Daniel Rojo

Atolladero

Daniel Rojo


Síndrome posvacacional

14/09/2024

En estas últimas semanas en las que deshojamos la margarita del final del verano y del inicio del curso, un (re)comienzo de todo mucho más contundente y realista que el simbólico cambio de año que festejamos en nochevieja, los medios de comunicación vuelven a bombardearnos con los recurrentes reportajes del síndrome posvacacional, tan tópicos y manoseados como útiles para llenar páginas y minutos de periódicos e informativos hambrientos de contenidos que olvidamos tan rápido como leemos (ya siempre en diagonal, como marca nuestra progresiva pérdida de atención, gracias a las redes sociales y buscadores de internet).

### Ejercicios
(a) Según el texto sobre el síndrome posvacacional, ¿con qué cambio se compara el (re)comienzo del final del verano y del inicio del curso, considerado mucho más contundente y realista?
(b) En el texto sobre el síndrome posvacacional, sustituye "reportajes" por "artículos" en el fragmento que comienza en las palabras "En estas últimas" y termina tras "buscadores de internet).".

### Entradas del conjunto de datos
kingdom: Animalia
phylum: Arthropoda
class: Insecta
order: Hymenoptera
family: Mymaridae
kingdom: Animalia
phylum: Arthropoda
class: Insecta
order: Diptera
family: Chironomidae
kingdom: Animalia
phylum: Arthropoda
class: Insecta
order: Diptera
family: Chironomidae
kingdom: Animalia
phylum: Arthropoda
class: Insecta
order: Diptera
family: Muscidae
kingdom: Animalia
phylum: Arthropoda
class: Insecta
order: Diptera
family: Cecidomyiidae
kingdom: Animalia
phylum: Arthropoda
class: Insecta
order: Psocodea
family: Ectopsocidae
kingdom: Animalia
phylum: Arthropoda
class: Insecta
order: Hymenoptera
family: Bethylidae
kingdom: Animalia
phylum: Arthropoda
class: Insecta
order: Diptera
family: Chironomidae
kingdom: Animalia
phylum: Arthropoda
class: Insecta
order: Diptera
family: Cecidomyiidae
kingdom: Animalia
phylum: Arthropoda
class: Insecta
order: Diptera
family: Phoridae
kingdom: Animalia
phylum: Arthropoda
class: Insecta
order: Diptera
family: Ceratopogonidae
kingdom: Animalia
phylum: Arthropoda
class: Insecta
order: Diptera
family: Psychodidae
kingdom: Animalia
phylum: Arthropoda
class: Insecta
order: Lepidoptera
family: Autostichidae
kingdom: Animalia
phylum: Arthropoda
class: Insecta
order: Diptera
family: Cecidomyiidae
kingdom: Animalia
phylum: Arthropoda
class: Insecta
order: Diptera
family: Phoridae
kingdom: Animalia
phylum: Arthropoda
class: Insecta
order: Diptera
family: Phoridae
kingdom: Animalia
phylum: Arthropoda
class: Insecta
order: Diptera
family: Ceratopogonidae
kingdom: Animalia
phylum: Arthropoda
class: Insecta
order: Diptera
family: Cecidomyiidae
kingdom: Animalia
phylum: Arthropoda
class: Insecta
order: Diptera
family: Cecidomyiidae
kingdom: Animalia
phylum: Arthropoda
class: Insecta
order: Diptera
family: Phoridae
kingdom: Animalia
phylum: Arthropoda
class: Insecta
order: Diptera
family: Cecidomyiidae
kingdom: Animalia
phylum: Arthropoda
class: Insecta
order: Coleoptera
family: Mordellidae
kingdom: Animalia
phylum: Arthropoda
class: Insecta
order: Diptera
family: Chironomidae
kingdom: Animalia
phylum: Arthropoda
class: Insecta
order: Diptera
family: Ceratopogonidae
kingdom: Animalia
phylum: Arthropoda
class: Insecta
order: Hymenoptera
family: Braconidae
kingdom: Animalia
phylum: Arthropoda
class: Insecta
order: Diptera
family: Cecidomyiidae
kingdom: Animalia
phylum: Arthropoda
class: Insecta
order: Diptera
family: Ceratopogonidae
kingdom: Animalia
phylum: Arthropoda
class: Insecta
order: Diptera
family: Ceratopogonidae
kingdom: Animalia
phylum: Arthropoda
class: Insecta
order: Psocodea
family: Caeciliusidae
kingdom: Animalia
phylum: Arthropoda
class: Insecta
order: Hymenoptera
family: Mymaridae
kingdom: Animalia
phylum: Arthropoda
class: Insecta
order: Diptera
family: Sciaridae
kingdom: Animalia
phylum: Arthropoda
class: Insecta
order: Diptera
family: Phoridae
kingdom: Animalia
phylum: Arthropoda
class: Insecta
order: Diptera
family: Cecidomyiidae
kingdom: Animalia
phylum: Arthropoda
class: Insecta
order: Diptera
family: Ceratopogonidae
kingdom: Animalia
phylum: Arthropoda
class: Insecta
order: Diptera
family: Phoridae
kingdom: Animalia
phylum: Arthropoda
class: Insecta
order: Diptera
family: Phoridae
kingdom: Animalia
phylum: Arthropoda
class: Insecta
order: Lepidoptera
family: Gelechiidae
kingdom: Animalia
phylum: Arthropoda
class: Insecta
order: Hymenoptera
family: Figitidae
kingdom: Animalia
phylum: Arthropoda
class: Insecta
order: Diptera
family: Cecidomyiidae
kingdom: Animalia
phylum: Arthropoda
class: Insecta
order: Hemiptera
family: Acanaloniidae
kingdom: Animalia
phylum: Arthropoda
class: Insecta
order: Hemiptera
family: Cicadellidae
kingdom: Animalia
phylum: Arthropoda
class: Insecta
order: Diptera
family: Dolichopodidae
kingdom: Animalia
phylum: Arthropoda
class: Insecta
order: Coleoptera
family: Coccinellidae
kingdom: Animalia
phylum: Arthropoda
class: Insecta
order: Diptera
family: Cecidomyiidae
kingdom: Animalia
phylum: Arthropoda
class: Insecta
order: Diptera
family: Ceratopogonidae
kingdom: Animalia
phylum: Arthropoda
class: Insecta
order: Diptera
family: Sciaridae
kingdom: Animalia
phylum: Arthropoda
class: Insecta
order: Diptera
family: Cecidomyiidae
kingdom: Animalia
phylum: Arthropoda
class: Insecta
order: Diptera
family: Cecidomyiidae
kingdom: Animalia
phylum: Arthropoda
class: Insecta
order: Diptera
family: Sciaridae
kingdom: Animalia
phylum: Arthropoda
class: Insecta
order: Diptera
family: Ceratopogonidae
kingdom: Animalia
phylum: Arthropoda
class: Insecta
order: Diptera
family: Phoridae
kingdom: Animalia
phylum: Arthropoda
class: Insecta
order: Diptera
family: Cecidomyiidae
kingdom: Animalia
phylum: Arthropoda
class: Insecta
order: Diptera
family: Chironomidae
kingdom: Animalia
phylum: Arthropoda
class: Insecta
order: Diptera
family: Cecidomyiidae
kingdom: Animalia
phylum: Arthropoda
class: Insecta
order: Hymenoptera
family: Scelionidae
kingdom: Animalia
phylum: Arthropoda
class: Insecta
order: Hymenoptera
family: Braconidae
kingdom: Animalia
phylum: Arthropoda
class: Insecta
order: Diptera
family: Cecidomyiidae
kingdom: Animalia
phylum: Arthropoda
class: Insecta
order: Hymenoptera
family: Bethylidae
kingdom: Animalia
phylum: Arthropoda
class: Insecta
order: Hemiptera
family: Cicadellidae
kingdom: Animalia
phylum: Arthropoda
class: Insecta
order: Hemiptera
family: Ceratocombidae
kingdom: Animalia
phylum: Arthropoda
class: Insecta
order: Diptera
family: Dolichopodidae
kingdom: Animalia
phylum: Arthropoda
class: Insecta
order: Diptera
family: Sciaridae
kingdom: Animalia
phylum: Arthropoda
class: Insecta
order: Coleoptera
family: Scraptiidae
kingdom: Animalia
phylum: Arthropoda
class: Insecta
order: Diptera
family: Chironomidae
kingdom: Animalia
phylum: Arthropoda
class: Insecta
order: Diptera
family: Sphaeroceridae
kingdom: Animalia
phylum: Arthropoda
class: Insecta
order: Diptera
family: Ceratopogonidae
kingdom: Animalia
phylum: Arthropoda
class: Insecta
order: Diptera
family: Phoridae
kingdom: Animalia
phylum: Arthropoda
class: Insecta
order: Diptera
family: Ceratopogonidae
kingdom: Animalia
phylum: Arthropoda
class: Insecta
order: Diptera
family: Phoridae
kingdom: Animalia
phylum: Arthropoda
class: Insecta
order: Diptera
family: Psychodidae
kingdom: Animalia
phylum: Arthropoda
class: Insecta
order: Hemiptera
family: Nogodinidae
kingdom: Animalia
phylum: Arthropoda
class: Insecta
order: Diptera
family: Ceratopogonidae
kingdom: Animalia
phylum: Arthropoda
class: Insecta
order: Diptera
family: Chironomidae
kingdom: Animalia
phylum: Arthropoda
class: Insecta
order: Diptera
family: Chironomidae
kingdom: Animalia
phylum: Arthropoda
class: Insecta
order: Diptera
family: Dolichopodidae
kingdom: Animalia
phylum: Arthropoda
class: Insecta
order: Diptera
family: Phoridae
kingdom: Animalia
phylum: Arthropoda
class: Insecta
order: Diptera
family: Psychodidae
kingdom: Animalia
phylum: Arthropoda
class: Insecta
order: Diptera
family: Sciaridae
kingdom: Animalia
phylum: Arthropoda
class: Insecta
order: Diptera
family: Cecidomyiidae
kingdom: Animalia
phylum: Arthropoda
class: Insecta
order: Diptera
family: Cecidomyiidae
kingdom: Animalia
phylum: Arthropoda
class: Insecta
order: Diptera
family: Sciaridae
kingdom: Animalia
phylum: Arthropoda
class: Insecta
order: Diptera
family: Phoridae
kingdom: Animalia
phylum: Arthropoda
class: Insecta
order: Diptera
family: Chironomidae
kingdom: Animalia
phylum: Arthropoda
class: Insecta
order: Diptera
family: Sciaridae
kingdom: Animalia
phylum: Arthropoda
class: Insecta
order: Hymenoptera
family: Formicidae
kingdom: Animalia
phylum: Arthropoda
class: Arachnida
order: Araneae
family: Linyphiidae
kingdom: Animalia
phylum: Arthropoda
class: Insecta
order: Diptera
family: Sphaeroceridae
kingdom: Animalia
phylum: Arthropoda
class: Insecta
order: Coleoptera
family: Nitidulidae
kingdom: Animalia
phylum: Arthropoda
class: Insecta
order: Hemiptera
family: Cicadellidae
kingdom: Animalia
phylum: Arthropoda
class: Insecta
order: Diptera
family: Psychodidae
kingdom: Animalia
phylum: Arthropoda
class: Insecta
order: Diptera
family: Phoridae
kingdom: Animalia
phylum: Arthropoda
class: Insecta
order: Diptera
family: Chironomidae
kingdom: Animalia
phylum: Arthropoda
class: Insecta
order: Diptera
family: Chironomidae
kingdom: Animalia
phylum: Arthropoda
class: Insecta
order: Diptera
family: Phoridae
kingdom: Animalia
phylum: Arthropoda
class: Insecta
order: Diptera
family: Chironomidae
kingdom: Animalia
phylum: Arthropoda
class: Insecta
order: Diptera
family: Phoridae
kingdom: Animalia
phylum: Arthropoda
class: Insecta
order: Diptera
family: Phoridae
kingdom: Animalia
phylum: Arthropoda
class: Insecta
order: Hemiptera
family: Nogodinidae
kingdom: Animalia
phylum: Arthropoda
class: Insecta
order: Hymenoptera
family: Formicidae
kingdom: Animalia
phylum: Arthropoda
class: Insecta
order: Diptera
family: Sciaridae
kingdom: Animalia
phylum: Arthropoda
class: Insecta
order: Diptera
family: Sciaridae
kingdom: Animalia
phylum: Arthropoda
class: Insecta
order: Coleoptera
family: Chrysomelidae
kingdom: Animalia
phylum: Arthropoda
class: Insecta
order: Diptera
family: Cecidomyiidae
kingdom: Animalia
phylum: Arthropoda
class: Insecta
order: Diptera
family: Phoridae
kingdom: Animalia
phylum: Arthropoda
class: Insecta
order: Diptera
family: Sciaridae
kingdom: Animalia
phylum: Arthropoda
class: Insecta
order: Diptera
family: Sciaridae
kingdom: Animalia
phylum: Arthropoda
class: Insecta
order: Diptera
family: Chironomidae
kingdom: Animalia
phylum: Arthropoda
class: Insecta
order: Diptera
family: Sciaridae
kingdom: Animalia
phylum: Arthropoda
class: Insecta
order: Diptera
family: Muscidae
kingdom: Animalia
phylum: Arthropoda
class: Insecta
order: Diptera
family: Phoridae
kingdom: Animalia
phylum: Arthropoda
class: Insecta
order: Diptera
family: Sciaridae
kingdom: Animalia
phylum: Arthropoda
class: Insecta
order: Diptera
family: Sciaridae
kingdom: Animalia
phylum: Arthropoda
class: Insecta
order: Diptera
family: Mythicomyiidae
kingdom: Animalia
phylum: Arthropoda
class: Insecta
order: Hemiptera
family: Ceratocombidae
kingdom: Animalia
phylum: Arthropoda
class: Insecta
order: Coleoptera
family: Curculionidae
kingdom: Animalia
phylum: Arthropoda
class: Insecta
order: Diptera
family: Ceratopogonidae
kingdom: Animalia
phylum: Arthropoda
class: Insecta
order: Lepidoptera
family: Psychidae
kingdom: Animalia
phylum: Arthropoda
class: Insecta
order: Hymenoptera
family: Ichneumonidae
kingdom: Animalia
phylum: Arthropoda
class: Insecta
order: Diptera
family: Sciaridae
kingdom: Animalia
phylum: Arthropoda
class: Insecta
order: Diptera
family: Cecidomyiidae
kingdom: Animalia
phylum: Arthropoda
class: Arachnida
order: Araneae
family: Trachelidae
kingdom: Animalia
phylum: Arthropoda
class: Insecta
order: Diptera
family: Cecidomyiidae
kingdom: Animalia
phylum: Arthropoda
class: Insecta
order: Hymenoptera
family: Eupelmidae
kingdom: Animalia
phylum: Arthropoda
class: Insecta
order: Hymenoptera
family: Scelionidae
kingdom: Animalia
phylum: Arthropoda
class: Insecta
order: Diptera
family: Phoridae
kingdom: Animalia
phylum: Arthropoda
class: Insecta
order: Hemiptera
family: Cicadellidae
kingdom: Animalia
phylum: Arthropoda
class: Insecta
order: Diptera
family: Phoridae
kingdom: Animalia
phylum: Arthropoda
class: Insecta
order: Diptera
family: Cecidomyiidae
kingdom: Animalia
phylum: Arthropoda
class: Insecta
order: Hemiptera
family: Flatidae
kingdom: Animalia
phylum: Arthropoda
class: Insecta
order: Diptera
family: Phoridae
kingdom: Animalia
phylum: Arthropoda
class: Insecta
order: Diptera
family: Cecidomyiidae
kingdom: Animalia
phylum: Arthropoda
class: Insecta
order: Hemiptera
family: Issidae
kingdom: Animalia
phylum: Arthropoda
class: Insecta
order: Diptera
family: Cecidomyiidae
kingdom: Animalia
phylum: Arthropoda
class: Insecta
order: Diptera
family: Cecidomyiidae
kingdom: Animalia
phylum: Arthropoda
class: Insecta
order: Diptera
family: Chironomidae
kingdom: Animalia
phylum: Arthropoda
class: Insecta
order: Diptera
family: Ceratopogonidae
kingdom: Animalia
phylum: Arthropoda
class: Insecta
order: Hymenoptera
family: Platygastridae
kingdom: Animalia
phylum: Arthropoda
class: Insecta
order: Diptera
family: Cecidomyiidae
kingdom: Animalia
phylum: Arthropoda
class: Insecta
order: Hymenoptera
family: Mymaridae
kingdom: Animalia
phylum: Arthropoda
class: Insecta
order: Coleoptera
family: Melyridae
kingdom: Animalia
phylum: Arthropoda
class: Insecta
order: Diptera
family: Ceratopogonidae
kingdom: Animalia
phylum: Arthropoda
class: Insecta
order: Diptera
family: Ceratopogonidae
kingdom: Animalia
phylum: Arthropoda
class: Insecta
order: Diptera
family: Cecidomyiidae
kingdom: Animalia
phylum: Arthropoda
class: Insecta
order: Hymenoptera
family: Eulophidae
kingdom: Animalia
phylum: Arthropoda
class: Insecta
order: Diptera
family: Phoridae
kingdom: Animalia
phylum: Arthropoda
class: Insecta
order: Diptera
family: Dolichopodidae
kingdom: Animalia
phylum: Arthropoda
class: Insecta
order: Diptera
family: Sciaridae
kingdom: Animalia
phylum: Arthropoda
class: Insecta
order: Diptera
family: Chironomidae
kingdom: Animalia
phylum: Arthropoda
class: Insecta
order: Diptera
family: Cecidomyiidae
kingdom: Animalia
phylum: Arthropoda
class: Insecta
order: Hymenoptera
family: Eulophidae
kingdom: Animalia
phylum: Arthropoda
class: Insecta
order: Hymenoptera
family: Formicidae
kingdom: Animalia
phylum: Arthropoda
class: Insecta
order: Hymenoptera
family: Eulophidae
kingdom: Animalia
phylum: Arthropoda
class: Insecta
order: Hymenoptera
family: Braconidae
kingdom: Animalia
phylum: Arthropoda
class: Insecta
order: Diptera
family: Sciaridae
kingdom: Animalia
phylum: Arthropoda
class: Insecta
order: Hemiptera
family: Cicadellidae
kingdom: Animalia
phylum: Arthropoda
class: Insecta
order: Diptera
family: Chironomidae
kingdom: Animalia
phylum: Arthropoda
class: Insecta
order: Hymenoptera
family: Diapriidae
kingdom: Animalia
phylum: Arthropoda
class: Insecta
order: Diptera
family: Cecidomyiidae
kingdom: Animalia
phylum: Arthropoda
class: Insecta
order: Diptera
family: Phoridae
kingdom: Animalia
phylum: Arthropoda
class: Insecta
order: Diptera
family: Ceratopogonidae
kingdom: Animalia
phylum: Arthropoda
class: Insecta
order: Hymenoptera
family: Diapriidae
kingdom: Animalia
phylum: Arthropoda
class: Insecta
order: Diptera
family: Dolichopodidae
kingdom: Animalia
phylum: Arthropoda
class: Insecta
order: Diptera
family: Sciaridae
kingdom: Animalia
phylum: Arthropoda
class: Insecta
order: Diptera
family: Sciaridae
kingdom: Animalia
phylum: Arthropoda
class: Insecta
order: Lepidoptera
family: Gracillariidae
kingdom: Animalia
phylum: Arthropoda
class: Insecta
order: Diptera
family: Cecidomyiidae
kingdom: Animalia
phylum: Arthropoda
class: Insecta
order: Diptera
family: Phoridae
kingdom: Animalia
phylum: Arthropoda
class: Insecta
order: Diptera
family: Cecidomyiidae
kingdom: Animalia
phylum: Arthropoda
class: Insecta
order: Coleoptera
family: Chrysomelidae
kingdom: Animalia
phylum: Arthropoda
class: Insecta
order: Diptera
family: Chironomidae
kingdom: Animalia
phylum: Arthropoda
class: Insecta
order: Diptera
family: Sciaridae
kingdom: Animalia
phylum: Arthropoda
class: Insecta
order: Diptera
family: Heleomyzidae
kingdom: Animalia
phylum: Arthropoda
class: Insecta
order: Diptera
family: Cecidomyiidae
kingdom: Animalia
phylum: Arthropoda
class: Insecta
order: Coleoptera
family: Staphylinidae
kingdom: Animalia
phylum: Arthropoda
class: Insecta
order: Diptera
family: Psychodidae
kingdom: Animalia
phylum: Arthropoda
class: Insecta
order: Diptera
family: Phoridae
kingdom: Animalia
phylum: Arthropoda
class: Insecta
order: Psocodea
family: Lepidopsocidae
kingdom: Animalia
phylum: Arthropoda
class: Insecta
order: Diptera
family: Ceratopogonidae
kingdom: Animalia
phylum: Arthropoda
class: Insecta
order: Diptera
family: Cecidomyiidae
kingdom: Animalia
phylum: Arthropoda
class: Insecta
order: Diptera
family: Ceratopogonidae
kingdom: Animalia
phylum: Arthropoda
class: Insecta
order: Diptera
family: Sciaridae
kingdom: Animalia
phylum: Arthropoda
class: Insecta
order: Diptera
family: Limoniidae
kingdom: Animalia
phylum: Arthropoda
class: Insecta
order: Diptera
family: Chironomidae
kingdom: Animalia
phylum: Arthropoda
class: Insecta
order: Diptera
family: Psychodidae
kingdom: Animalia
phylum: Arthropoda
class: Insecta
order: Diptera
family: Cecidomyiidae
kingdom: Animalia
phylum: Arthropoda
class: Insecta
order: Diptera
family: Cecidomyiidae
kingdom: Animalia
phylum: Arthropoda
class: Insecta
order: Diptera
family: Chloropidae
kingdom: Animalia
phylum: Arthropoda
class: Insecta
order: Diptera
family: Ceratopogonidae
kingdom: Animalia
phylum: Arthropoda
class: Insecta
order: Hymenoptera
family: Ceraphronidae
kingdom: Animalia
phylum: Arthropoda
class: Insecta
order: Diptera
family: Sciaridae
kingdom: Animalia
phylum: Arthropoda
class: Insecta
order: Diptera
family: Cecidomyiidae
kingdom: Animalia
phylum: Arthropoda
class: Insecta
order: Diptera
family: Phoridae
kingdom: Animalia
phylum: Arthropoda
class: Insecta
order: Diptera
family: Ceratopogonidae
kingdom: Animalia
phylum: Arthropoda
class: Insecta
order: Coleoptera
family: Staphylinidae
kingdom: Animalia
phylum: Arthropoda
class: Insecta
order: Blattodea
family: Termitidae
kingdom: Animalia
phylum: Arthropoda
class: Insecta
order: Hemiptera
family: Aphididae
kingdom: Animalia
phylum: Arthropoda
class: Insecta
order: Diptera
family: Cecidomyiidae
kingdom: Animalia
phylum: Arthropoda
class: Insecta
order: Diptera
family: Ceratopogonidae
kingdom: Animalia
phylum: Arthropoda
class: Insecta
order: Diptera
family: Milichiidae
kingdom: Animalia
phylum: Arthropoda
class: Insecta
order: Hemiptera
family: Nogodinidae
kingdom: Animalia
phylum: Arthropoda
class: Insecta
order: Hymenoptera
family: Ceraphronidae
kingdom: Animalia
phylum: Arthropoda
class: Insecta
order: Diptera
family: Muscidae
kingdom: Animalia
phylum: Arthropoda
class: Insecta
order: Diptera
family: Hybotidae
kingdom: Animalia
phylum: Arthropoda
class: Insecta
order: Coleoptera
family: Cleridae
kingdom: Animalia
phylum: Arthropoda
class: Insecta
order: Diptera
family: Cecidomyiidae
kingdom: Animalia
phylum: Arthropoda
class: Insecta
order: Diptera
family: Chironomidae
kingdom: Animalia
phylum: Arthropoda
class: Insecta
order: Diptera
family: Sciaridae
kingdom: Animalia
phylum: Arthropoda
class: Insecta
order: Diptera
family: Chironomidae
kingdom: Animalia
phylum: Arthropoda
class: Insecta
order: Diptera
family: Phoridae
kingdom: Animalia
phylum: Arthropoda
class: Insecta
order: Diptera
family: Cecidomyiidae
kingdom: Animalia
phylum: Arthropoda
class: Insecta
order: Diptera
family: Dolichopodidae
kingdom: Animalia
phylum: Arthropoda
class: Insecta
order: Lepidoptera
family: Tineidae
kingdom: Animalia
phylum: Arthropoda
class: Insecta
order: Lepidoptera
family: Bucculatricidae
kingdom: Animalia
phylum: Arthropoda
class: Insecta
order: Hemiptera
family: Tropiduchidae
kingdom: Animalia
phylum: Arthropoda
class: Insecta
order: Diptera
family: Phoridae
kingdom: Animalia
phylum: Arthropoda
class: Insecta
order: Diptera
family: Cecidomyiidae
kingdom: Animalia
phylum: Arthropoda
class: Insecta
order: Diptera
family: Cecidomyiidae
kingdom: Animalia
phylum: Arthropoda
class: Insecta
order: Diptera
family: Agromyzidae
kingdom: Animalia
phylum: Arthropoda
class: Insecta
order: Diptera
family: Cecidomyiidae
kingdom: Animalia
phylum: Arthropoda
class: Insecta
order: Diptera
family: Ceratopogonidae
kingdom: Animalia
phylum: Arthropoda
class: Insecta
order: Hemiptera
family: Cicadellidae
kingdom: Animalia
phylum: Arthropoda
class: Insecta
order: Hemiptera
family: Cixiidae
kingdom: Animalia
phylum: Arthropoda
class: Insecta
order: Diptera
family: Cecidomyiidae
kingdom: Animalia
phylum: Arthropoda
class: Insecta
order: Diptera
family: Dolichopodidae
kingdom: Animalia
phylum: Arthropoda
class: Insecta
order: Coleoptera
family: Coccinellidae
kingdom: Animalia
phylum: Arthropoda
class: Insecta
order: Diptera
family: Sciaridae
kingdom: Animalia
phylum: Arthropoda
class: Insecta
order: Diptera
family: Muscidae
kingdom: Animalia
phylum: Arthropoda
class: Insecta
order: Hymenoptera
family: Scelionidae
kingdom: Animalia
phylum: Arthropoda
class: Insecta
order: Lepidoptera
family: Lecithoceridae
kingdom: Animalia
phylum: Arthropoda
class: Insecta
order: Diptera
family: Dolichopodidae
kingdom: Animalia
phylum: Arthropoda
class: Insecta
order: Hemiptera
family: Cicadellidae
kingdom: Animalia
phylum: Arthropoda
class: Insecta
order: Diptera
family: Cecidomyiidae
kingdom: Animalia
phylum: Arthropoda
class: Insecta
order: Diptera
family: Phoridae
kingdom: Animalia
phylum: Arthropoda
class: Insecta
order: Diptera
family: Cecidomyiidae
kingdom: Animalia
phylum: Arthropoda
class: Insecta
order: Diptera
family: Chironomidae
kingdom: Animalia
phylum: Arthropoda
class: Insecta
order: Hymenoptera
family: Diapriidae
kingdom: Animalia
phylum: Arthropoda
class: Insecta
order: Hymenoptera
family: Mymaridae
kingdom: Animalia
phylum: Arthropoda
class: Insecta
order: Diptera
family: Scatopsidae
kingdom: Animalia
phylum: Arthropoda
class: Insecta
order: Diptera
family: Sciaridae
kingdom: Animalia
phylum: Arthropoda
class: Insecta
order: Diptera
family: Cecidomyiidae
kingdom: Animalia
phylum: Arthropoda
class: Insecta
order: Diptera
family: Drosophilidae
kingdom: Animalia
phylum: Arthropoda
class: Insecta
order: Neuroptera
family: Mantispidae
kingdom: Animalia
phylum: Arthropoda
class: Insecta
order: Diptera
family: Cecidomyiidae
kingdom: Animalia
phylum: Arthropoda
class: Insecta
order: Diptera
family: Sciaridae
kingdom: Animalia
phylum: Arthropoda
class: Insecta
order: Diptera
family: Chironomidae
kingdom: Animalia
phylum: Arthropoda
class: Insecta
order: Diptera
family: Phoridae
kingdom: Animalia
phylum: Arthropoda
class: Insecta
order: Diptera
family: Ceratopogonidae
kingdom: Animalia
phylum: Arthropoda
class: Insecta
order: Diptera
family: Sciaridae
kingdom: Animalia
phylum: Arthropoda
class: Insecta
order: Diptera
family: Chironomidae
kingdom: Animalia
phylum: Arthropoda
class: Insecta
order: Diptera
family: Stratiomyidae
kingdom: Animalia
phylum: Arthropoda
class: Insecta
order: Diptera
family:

### Soluciones
(a) Con el simbólico cambio de año que festejamos en nochevieja.

(b)
En estas últimas semanas en las que deshojamos la margarita del final del verano y del inicio del curso, un (re)comienzo de todo mucho más contundente y realista que el simbólico cambio de año que festejamos en nochevieja, los medios de comunicación vuelven a bombardearnos con los recurrentes artículos del síndrome posvacacional, tan tópicos y manoseados como útiles para llenar páginas y minutos de periódicos e informativos hambrientos de contenidos que olvidamos tan rápido como leemos (ya siempre en diagonal, como marca nuestra progresiva pérdida de atención, gracias a las redes sociales y buscadores de internet).